Me limitaré a reseñar que, al recorrer su primera página, me encontré con un texto que literalmente decía así:

“…hay circunstancias en las que el quiebre inicial no es declarado por el coachee, sino por quién asumirá enseguida el rol de coach. Ello sucede particularmente en entornos organizacionales donde, por ejemplo, un directivo evalúa que algún miembro de su equipo no está rindiendo de acuerdo a lo esperado o está creando una situación difícil por el tipo de relación que mantiene con otros en la dinámica de funcionamiento del equipo. Cuando el quiebre inicial no es declarado por el coachee, esta fase inicial reviste la mayor importancia, pues requiere producir las condiciones de autoridad y confianza que se creaban de manera mucho más espontánea cuando el quiebre provenía del coachee“.

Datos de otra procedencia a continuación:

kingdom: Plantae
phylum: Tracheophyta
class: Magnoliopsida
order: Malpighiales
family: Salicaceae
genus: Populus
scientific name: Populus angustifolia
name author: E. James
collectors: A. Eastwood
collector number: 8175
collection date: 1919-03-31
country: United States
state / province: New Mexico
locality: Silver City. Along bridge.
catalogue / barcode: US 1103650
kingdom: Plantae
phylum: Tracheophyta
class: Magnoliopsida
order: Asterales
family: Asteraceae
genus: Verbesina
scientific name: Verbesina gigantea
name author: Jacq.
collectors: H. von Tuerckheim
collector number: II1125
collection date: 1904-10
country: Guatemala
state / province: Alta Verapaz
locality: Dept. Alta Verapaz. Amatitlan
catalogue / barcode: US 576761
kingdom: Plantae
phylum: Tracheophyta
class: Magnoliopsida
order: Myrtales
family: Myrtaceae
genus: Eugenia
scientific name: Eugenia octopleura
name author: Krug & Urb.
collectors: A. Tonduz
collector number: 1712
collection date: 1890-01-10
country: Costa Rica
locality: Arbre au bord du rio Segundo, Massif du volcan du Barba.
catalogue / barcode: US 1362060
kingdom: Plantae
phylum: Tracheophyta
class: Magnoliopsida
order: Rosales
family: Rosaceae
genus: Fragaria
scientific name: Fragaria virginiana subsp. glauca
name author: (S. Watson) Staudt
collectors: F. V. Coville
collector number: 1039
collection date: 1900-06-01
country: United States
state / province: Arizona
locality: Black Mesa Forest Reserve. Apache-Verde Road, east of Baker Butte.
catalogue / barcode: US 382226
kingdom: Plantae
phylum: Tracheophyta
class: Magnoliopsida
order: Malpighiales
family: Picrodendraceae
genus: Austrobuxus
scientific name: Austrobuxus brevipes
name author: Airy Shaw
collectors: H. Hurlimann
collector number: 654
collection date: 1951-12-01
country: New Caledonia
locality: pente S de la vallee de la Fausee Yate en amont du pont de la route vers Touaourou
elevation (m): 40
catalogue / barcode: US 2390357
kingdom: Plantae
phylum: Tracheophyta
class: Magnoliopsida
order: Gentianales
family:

La sorpresa es la emocionalidad que asocié a la lectura de esa primera página. Hasta ese momento había entendido que una de las condiciones básicas de la práctica del coaching era que el coachee lo demandara, que reconociera que no es competente para resolver un quiebre y que pidiera ayuda para ello.

Este nuevo enfoque descompuso la imagen que yo tenía del proceso de forma notable. Una de mis dudas sobre el coaching estaba no tanto en su potencial eficacia, sino en mi desconfianza sobre que hubiera personas en mi organización que lo pidieran voluntariamente… y lógicamente esto abría una vía inesperada de facticidad, aunque fuera con limitaciones.

El artículo mencionaba dos posibilidades: el ofrecimiento a la persona de apertura de un proceso privado, o la conducción de un proceso de coaching público y abierto, en el seno del mismo equipo.

En ambos casos se reconocía que se trataba de un proceso delicado, puesto que el riesgo de que el papel de responsable jerárquico se entremezclara con la labor de coach o de que la interacción pudiera tener potenciales consecuencias laborales para el coachee al interferir casi inevitablemente en la evaluación de su desempeño… no podía despreciarse.

Ciertamente que, a continuación, se mencionaban también algunas condiciones básicas que deberían darse para que un proceso de coaching no solicitado pudiera producirse en una organización: la aceptación explícita de los miembros del equipo, un reconocimiento social de la aportación de valor de su práctica, que debía en cualquier caso contrastarse que no se superen los límites que el coachee hubiera impuesto…

También se reconocía que, en estos casos, la profundidad del coaching era menor y más centrada en el aspecto profesional, sin entrar en detalles de la vida personal del coachee

Todo esto es discutible como método de intervención, pero no es en realidad lo que a mí más me preocupó, sino que el caso es que, en este supuesto, el “coach” no acude a la interacción con el propósito fundamental de ayudar al “coachee”, sino con el objetivo prioritario de servir a la organización.

¡Eh, eh…! ¡De eso no habíamos hablado!

¿No se compadece con dificultad esto con ese armazón ético que realmente se respira en todo el aprendizaje restante del ABC?

Mi propio coach me pidió que participara de interacciones de esta naturaleza desde la curiosidad, la liviandad del juego y el amor por el coachee, pero aún hoy (y a pesar de haber vivido interesantes interacciones en este sentido), me digo a mí mismo que… precaución… que no todo el monte de coaches es orégano, ¿no creen?